(Stored entries)
□ □ □ □ □
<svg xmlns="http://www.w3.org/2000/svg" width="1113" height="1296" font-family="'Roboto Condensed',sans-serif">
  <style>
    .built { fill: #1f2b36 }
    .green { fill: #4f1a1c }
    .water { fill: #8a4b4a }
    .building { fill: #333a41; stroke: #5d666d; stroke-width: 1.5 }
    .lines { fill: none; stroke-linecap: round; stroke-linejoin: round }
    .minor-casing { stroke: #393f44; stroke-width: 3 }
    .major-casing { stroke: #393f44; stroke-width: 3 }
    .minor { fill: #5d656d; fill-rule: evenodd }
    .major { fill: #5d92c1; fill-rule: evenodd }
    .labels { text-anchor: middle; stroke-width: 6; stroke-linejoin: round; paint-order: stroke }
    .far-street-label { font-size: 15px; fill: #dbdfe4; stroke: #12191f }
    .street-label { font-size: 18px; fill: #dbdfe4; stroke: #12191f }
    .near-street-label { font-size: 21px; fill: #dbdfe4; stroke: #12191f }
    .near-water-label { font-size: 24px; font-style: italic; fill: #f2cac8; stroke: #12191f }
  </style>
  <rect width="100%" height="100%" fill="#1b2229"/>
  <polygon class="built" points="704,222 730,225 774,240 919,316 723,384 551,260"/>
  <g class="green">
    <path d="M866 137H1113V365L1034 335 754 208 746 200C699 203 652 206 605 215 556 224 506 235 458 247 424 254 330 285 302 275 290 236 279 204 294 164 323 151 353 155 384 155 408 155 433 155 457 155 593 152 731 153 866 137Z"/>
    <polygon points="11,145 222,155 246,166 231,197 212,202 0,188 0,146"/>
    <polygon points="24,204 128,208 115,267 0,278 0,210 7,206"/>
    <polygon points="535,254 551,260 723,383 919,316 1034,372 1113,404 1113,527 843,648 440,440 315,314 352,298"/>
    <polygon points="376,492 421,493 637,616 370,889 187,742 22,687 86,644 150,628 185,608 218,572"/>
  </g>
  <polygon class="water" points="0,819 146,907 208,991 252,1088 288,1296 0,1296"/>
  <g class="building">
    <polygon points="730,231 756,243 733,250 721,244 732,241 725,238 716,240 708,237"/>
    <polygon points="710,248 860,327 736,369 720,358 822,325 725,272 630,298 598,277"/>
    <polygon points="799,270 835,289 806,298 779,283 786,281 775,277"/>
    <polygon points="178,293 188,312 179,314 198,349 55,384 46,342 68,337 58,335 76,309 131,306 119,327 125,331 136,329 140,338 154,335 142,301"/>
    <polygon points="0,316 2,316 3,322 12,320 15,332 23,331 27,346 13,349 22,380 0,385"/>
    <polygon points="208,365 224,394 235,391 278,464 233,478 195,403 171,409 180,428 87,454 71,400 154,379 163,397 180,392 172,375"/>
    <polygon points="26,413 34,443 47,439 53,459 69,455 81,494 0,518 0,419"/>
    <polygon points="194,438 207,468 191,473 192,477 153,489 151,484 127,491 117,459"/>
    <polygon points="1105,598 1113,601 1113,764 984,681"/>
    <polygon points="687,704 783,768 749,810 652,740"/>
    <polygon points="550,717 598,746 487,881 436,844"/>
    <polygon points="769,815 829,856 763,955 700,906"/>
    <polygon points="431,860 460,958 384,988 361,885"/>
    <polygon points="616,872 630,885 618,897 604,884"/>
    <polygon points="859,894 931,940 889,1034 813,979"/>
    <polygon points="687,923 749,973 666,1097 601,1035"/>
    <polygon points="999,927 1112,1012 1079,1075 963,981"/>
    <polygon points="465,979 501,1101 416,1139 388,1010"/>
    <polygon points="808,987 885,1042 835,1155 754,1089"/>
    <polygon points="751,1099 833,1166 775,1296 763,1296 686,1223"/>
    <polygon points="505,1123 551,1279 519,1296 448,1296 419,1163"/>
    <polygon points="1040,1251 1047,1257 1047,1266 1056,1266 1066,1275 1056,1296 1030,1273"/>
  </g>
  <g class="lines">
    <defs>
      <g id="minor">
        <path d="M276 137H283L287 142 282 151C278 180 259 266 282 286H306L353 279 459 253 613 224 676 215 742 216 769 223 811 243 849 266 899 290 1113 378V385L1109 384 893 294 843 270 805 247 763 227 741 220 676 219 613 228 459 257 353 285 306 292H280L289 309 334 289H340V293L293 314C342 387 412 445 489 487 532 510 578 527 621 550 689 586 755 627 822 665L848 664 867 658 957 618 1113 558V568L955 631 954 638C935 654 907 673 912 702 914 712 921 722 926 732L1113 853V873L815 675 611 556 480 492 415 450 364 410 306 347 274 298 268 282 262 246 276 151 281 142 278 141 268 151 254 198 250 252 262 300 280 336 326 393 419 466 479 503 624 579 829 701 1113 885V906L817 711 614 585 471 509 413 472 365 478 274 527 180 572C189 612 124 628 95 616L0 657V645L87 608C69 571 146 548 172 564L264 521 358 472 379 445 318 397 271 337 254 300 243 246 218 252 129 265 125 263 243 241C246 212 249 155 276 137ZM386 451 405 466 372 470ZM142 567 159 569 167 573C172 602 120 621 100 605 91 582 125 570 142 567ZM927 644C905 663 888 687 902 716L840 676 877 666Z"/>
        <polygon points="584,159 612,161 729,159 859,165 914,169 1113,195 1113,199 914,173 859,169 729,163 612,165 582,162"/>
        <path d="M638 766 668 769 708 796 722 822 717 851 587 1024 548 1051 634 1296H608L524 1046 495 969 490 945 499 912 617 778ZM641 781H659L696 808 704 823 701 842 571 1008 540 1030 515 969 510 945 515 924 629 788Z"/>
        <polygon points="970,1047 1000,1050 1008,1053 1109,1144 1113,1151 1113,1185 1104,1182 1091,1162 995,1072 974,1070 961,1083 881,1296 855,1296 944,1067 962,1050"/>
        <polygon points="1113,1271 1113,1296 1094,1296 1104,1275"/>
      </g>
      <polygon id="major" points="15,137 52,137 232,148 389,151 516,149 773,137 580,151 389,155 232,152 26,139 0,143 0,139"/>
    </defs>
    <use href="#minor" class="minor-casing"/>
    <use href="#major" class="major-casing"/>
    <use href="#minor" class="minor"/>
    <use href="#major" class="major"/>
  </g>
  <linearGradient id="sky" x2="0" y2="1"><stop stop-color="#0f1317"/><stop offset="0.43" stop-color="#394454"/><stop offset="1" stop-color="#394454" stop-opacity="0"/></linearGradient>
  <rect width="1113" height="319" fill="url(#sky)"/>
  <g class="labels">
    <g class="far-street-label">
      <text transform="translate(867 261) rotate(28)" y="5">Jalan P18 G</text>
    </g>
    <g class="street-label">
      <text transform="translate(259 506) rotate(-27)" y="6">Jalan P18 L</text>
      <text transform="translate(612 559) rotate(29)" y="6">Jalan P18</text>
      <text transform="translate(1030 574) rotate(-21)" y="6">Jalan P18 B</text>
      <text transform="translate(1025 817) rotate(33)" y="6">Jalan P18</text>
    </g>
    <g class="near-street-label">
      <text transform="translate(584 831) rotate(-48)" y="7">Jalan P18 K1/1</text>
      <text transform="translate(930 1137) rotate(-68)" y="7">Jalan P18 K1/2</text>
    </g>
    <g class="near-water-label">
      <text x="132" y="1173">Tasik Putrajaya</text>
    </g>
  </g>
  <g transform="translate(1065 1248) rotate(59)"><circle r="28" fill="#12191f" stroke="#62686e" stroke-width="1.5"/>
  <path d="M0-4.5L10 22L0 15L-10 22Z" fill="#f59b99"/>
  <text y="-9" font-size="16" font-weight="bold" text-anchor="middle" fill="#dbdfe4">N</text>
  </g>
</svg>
□ □ □ □ □
Problem statement: When you output the entries, keep every word exactly as it stands.

Exercise output:
<svg xmlns="http://www.w3.org/2000/svg" width="1113" height="1296" font-family="'Roboto Condensed',sans-serif">
  <style>
    .built { fill: #1f2b36 }
    .green { fill: #4f1a1c }
    .water { fill: #8a4b4a }
    .building { fill: #333a41; stroke: #5d666d; stroke-width: 1.5 }
    .lines { fill: none; stroke-linecap: round; stroke-linejoin: round }
    .minor-casing { stroke: #393f44; stroke-width: 3 }
    .major-casing { stroke: #393f44; stroke-width: 3 }
    .minor { fill: #5d656d; fill-rule: evenodd }
    .major { fill: #5d92c1; fill-rule: evenodd }
    .labels { text-anchor: middle; stroke-width: 6; stroke-linejoin: round; paint-order: stroke }
    .far-street-label { font-size: 15px; fill: #dbdfe4; stroke: #12191f }
    .street-label { font-size: 18px; fill: #dbdfe4; stroke: #12191f }
    .near-street-label { font-size: 21px; fill: #dbdfe4; stroke: #12191f }
    .near-water-label { font-size: 24px; font-style: italic; fill: #f2cac8; stroke: #12191f }
  </style>
  <rect width="100%" height="100%" fill="#1b2229"/>
  <polygon class="built" points="704,222 730,225 774,240 919,316 723,384 551,260"/>
  <g class="green">
    <path d="M866 137H1113V365L1034 335 754 208 746 200C699 203 652 206 605 215 556 224 506 235 458 247 424 254 330 285 302 275 290 236 279 204 294 164 323 151 353 155 384 155 408 155 433 155 457 155 593 152 731 153 866 137Z"/>
    <polygon points="11,145 222,155 246,166 231,197 212,202 0,188 0,146"/>
    <polygon points="24,204 128,208 115,267 0,278 0,210 7,206"/>
    <polygon points="535,254 551,260 723,383 919,316 1034,372 1113,404 1113,527 843,648 440,440 315,314 352,298"/>
    <polygon points="376,492 421,493 637,616 370,889 187,742 22,687 86,644 150,628 185,608 218,572"/>
  </g>
  <polygon class="water" points="0,819 146,907 208,991 252,1088 288,1296 0,1296"/>
  <g class="building">
    <polygon points="730,231 756,243 733,250 721,244 732,241 725,238 716,240 708,237"/>
    <polygon points="710,248 860,327 736,369 720,358 822,325 725,272 630,298 598,277"/>
    <polygon points="799,270 835,289 806,298 779,283 786,281 775,277"/>
    <polygon points="178,293 188,312 179,314 198,349 55,384 46,342 68,337 58,335 76,309 131,306 119,327 125,331 136,329 140,338 154,335 142,301"/>
    <polygon points="0,316 2,316 3,322 12,320 15,332 23,331 27,346 13,349 22,380 0,385"/>
    <polygon points="208,365 224,394 235,391 278,464 233,478 195,403 171,409 180,428 87,454 71,400 154,379 163,397 180,392 172,375"/>
    <polygon points="26,413 34,443 47,439 53,459 69,455 81,494 0,518 0,419"/>
    <polygon points="194,438 207,468 191,473 192,477 153,489 151,484 127,491 117,459"/>
    <polygon points="1105,598 1113,601 1113,764 984,681"/>
    <polygon points="687,704 783,768 749,810 652,740"/>
    <polygon points="550,717 598,746 487,881 436,844"/>
    <polygon points="769,815 829,856 763,955 700,906"/>
    <polygon points="431,860 460,958 384,988 361,885"/>
    <polygon points="616,872 630,885 618,897 604,884"/>
    <polygon points="859,894 931,940 889,1034 813,979"/>
    <polygon points="687,923 749,973 666,1097 601,1035"/>
    <polygon points="999,927 1112,1012 1079,1075 963,981"/>
    <polygon points="465,979 501,1101 416,1139 388,1010"/>
    <polygon points="808,987 885,1042 835,1155 754,1089"/>
    <polygon points="751,1099 833,1166 775,1296 763,1296 686,1223"/>
    <polygon points="505,1123 551,1279 519,1296 448,1296 419,1163"/>
    <polygon points="1040,1251 1047,1257 1047,1266 1056,1266 1066,1275 1056,1296 1030,1273"/>
  </g>
  <g class="lines">
    <defs>
      <g id="minor">
        <path d="M276 137H283L287 142 282 151C278 180 259 266 282 286H306L353 279 459 253 613 224 676 215 742 216 769 223 811 243 849 266 899 290 1113 378V385L1109 384 893 294 843 270 805 247 763 227 741 220 676 219 613 228 459 257 353 285 306 292H280L289 309 334 289H340V293L293 314C342 387 412 445 489 487 532 510 578 527 621 550 689 586 755 627 822 665L848 664 867 658 957 618 1113 558V568L955 631 954 638C935 654 907 673 912 702 914 712 921 722 926 732L1113 853V873L815 675 611 556 480 492 415 450 364 410 306 347 274 298 268 282 262 246 276 151 281 142 278 141 268 151 254 198 250 252 262 300 280 336 326 393 419 466 479 503 624 579 829 701 1113 885V906L817 711 614 585 471 509 413 472 365 478 274 527 180 572C189 612 124 628 95 616L0 657V645L87 608C69 571 146 548 172 564L264 521 358 472 379 445 318 397 271 337 254 300 243 246 218 252 129 265 125 263 243 241C246 212 249 155 276 137ZM386 451 405 466 372 470ZM142 567 159 569 167 573C172 602 120 621 100 605 91 582 125 570 142 567ZM927 644C905 663 888 687 902 716L840 676 877 666Z"/>
        <polygon points="584,159 612,161 729,159 859,165 914,169 1113,195 1113,199 914,173 859,169 729,163 612,165 582,162"/>
        <path d="M638 766 668 769 708 796 722 822 717 851 587 1024 548 1051 634 1296H608L524 1046 495 969 490 945 499 912 617 778ZM641 781H659L696 808 704 823 701 842 571 1008 540 1030 515 969 510 945 515 924 629 788Z"/>
        <polygon points="970,1047 1000,1050 1008,1053 1109,1144 1113,1151 1113,1185 1104,1182 1091,1162 995,1072 974,1070 961,1083 881,1296 855,1296 944,1067 962,1050"/>
        <polygon points="1113,1271 1113,1296 1094,1296 1104,1275"/>
      </g>
      <polygon id="major" points="15,137 52,137 232,148 389,151 516,149 773,137 580,151 389,155 232,152 26,139 0,143 0,139"/>
    </defs>
    <use href="#minor" class="minor-casing"/>
    <use href="#major" class="major-casing"/>
    <use href="#minor" class="minor"/>
    <use href="#major" class="major"/>
  </g>
  <linearGradient id="sky" x2="0" y2="1"><stop stop-color="#0f1317"/><stop offset="0.43" stop-color="#394454"/><stop offset="1" stop-color="#394454" stop-opacity="0"/></linearGradient>
  <rect width="1113" height="319" fill="url(#sky)"/>
  <g class="labels">
    <g class="far-street-label">
      <text transform="translate(867 261) rotate(28)" y="5">Jalan P18 G</text>
    </g>
    <g class="street-label">
      <text transform="translate(259 506) rotate(-27)" y="6">Jalan P18 L</text>
      <text transform="translate(612 559) rotate(29)" y="6">Jalan P18</text>
      <text transform="translate(1030 574) rotate(-21)" y="6">Jalan P18 B</text>
      <text transform="translate(1025 817) rotate(33)" y="6">Jalan P18</text>
    </g>
    <g class="near-street-label">
      <text transform="translate(584 831) rotate(-48)" y="7">Jalan P18 K1/1</text>
      <text transform="translate(930 1137) rotate(-68)" y="7">Jalan P18 K1/2</text>
    </g>
    <g class="near-water-label">
      <text x="132" y="1173">Tasik Putrajaya</text>
    </g>
  </g>
  <g transform="translate(1065 1248) rotate(59)"><circle r="28" fill="#12191f" stroke="#62686e" stroke-width="1.5"/>
  <path d="M0-4.5L10 22L0 15L-10 22Z" fill="#f59b99"/>
  <text y="-9" font-size="16" font-weight="bold" text-anchor="middle" fill="#dbdfe4">N</text>
  </g>
</svg>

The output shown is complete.